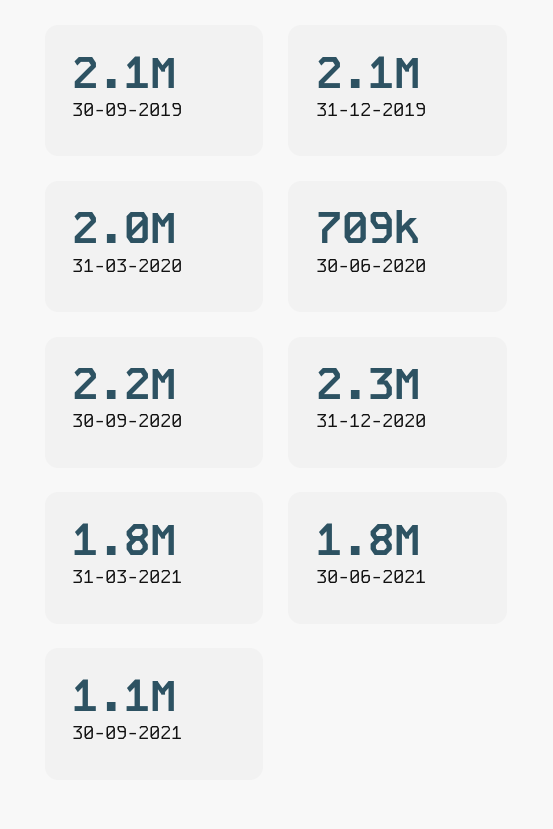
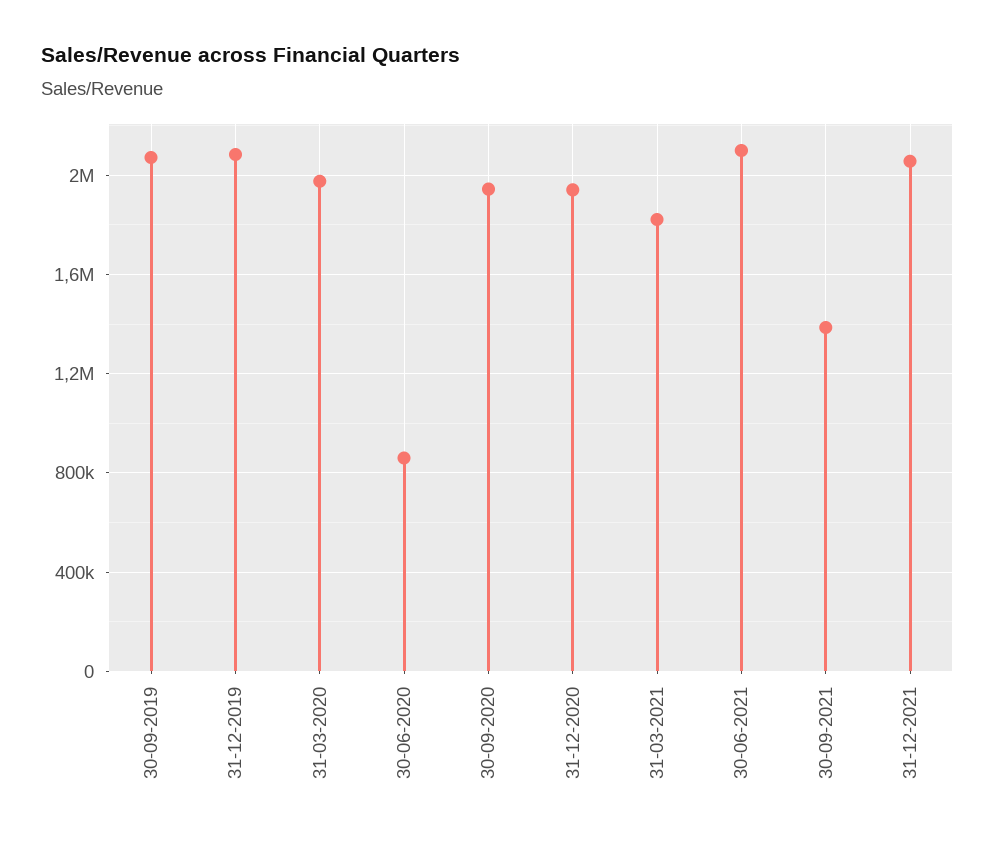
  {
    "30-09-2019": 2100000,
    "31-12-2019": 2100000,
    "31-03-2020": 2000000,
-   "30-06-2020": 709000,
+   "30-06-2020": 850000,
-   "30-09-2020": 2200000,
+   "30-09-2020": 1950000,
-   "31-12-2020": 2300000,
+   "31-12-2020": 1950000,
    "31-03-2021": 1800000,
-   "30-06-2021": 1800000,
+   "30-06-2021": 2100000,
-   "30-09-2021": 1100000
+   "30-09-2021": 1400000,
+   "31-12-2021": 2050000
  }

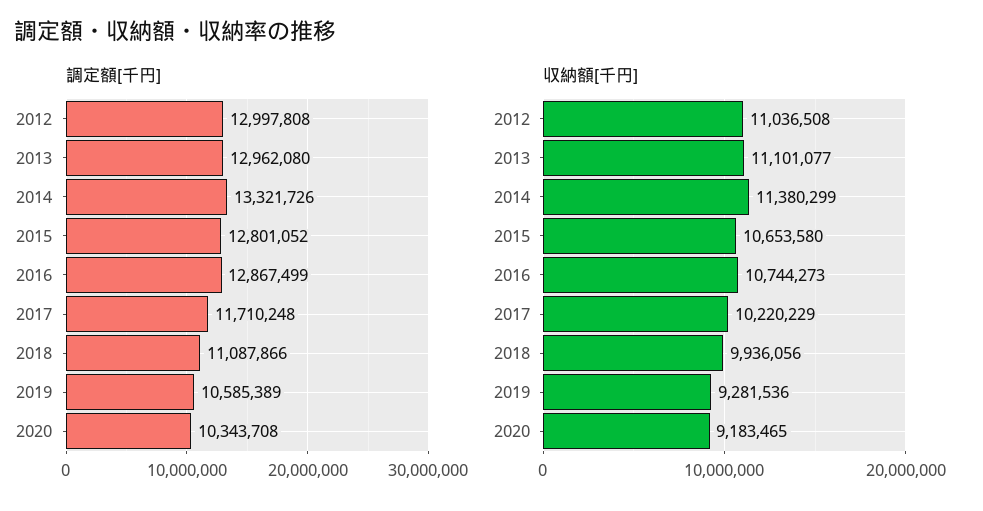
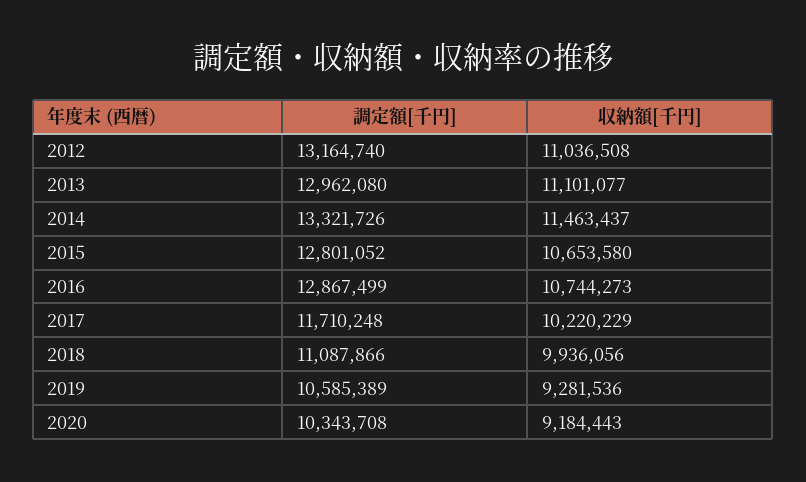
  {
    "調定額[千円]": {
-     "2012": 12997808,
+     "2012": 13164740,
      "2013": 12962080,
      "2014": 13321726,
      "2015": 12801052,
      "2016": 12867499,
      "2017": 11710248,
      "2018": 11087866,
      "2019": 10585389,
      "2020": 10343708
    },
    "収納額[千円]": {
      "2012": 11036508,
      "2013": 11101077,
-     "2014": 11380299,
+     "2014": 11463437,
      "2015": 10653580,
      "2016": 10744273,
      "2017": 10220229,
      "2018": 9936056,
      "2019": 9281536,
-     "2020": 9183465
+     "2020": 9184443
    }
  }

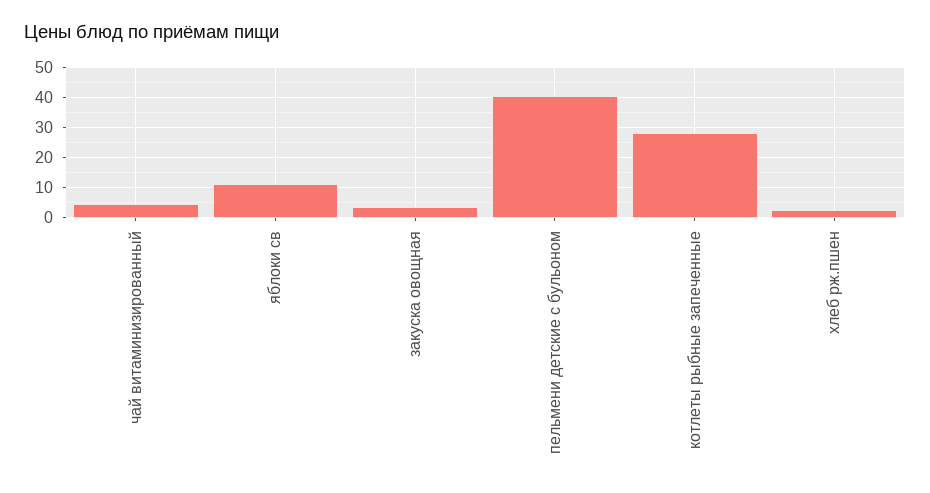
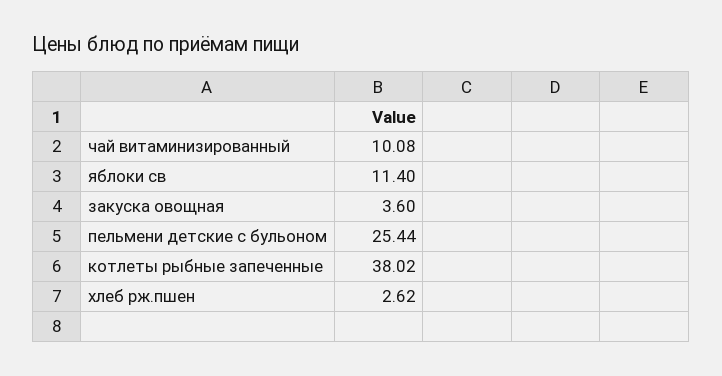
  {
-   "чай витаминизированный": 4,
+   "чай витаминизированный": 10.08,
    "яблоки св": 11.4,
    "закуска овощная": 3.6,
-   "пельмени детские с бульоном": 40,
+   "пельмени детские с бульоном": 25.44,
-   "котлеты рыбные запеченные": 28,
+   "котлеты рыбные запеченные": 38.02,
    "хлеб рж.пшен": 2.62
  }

--------------------------------

PROBLEM TO WORK ON: Return each line of the data where the word "пельмени" appears.

EXPECTED OUTPUT:
-   "пельмени детские с бульоном": 40,
+   "пельмени детские с бульоном": 25.44,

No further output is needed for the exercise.